ただし、異邦人が聖書の神さまとの関係を回復して、霊的な祝福をいただくためには、ユダヤ人と同じように割礼を受け、モーセの律法に従って生活することを誓う必要がありました。すなわち、ユダヤ人のようにならないと、異邦人は神さまと交わることができなかったのです。

2.現代の我々と律法

律法の目的

モーセの律法にはいくつかの目的、あるいは役割が与えられていました。最も大切な役割は、人を救い主であるキリストに導くということです。

律法のたった一つの命令に違反するだけで、律法全体に違反したと見なされます。「律法全体を守っても、一つの点でつまずくなら、その人はすべてを犯した者となったのです。」(ヤコブ2:10)。しかも、ただ表面的な行動だけでなく、心の中まで問題にされます(マタイ5:21-28)。

ですから、律法を完全に行なうことは不可能です。律法を守ろうとすればするほど、人は行ないによっては救われないのだということを実感させられます。人間に残されている希望は、神さまが一方的に人間をあわれみ、恵み、愛し、赦してくださることです。

そして、まさに神さまは恵みの神、赦しの神です。父なる神さまは、救い主であるキリスト(メシヤ)を、人類の罪を赦すために地上に遣わされます。そういうお方としてキリストを待ち望み、実際に来られたときには歓迎して信頼するようになるために、神さまはモーセの律法をお与えになりました。

このことについて聖書は、「こうして、律法は私たちをキリストへ導くための私たちの養育係となりました。私たちが信仰によって義と認められるためなのです」(ガラテヤ3:24)と表現しています。

モーセの律法は終わった

そして、イエス・キリストが十字架にかかって死んだとき、私たちの罪の赦しが完成しました。そのとき、モーセの律法の、キリストに導く養育係としての役割は終わりました。信じるべき対象が、実際に現れたからです。「キリストが律法を終わらせられたので、信じる人はみな義と認められるのです」(ローマ10:4)

もはや私たちは、ユダヤ人であっても異邦人であっても、モーセの律法に従って生きる必要はありません。そこで、今回の箇所でパウロは、このように語っています。

「あなたがたは罪によって、また肉の割礼がなくて死んだ者であったのに、神は、そのようなあなたがたを、キリストとともに生かしてくださいました。それは、私たちのすべての罪を赦し、いろいろな定めのために私たちに不利な、いや、私たちを責め立てている債務証書を無効にされたからです。神はこの証書を取りのけ、十字架に釘づけにされました」(13-14節)

「こういうわけですから、食べ物と飲み物について、あるいは、祭りや新月や安息日のことについて、だれにもあなたがたを批評させてはなりません。これらは、次に来るものの影であって、本体はキリストにあるのです」(16-17節)

今私たちが、偶像礼拝をせず、親を大切にし、殺さず、盗まず、姦淫せず、偽証しないのは、モーセの律法を守るためではなく、代わりに与えられた新しい指針である使徒たちの教え(いわゆるキリストの律法。新約聖書に書かれています)に従っているためです。

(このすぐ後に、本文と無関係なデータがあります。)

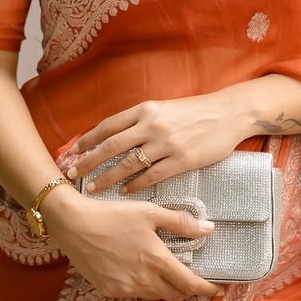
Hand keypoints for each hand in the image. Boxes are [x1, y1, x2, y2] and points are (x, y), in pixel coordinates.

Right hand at [41, 187, 221, 300]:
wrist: (73, 224)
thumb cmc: (113, 214)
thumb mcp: (149, 212)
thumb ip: (180, 223)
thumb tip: (209, 229)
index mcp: (157, 260)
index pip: (190, 284)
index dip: (207, 290)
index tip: (219, 290)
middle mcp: (144, 280)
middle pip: (175, 295)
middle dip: (186, 289)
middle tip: (191, 277)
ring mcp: (125, 289)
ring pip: (155, 296)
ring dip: (165, 287)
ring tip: (165, 271)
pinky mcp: (110, 291)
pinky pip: (135, 294)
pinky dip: (144, 286)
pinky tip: (139, 270)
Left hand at [68, 95, 245, 194]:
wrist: (229, 113)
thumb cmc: (195, 111)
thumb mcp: (164, 108)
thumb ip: (141, 120)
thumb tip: (116, 135)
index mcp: (145, 109)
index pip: (108, 126)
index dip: (88, 140)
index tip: (72, 152)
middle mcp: (152, 125)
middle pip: (111, 146)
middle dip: (88, 162)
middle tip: (71, 175)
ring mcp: (166, 143)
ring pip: (128, 164)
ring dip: (107, 178)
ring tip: (93, 189)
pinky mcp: (182, 160)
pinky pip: (152, 176)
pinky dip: (135, 185)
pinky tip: (125, 192)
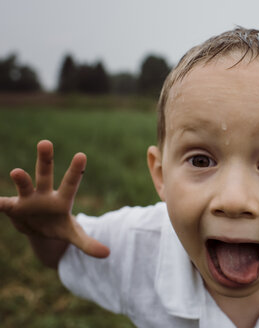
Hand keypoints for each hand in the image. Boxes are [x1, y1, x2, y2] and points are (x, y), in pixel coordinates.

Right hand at [0, 140, 109, 257]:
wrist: (39, 229)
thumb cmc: (59, 226)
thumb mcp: (73, 235)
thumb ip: (88, 243)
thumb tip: (107, 254)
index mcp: (62, 199)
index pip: (71, 182)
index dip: (76, 170)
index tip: (81, 155)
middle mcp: (44, 194)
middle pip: (45, 174)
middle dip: (45, 159)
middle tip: (45, 142)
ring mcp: (27, 199)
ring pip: (24, 185)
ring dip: (21, 179)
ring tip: (17, 172)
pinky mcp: (12, 207)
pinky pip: (1, 203)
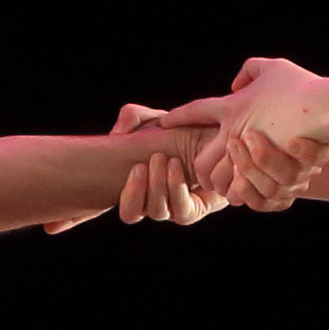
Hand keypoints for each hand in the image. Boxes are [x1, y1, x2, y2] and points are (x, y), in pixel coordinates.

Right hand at [84, 99, 231, 228]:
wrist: (212, 138)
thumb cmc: (178, 132)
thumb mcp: (153, 119)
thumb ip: (131, 117)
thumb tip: (117, 134)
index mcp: (140, 190)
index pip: (128, 210)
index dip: (129, 195)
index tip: (138, 167)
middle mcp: (154, 203)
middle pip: (136, 212)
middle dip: (143, 187)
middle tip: (156, 158)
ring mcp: (174, 209)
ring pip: (158, 212)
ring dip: (161, 186)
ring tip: (172, 161)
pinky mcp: (195, 209)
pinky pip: (182, 212)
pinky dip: (178, 189)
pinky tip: (180, 167)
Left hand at [171, 58, 328, 202]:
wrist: (323, 107)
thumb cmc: (301, 85)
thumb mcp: (273, 66)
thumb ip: (250, 70)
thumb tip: (236, 84)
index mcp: (232, 106)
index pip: (195, 111)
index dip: (178, 117)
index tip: (164, 122)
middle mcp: (233, 131)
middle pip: (199, 157)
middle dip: (197, 166)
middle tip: (199, 171)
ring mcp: (248, 153)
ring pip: (217, 177)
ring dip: (217, 183)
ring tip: (218, 186)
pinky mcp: (264, 168)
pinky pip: (241, 188)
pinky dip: (238, 191)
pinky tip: (239, 193)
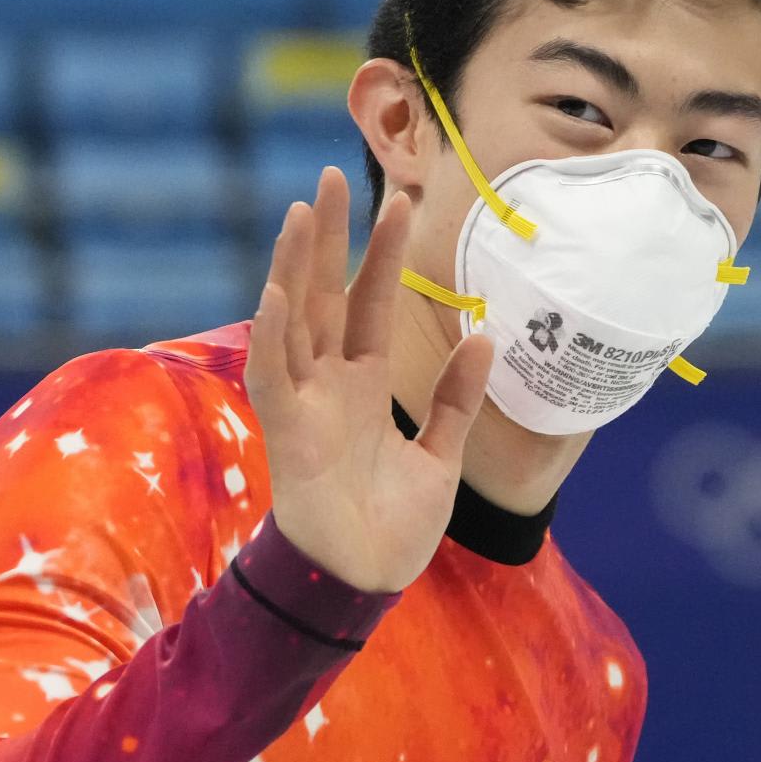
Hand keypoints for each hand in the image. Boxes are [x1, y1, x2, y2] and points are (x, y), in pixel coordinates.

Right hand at [244, 167, 494, 594]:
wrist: (363, 583)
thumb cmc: (392, 528)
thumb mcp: (441, 455)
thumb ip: (457, 399)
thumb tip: (486, 337)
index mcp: (361, 385)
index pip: (370, 303)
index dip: (383, 255)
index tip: (402, 203)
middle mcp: (327, 384)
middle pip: (324, 295)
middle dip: (326, 237)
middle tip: (330, 178)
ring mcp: (304, 404)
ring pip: (294, 320)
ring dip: (293, 266)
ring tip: (299, 211)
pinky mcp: (288, 432)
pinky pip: (274, 375)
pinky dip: (274, 335)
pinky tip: (280, 293)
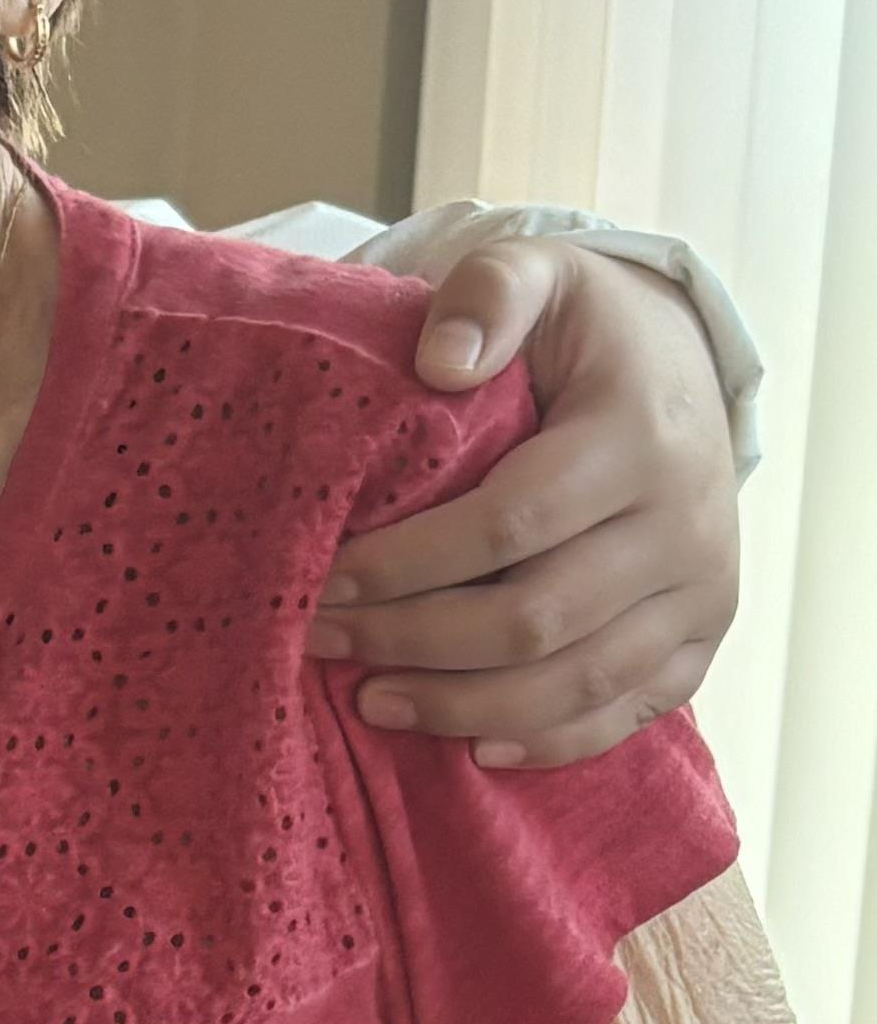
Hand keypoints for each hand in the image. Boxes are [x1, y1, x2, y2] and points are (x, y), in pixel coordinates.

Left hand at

江戸時代に殺人は罪でした。明治維新で法体系ががらっと変わりましたが、明治の法体系の中でも殺人は罪です。ですから、明治以降の日本人も殺人を犯さないように努め、犯すと罰を受けました。それは、江戸時代の法律を守っているからではなく、たまたま江戸時代の定めと、明治時代にできた定めの内容が似ていたということです。モーセの律法と、今の私たちの生き方の関係も、それと似ています。

勝手な律法

聖書になじみの薄い日本では、私たちはあまりモーセの律法を守らなければなどと意識していないかもしれません。

ただ、自分で勝手に律法を作り上げて、こうでなければ救われない、こうでなければ神さまに愛されないと思い込んで、自分の生き方を不自由にしてはいないでしょうか。

私たちはすでに救われています。神さまに愛され、祝福されています。だから、神さまに喜ばれる生き方をするわけですが、その指針は新約聖書の使徒たちの教えの中にあります。勝手に律法を作り上げないようにしましょう。

まとめ

救いは「福音のみ」「信仰のみ」「恵みのみ」「キリストのみ」。そこから外れないようにしましょう。これからも喜びと感謝にあふれて、神さまに仕え、世の人々に愛の奉仕をすることができますように。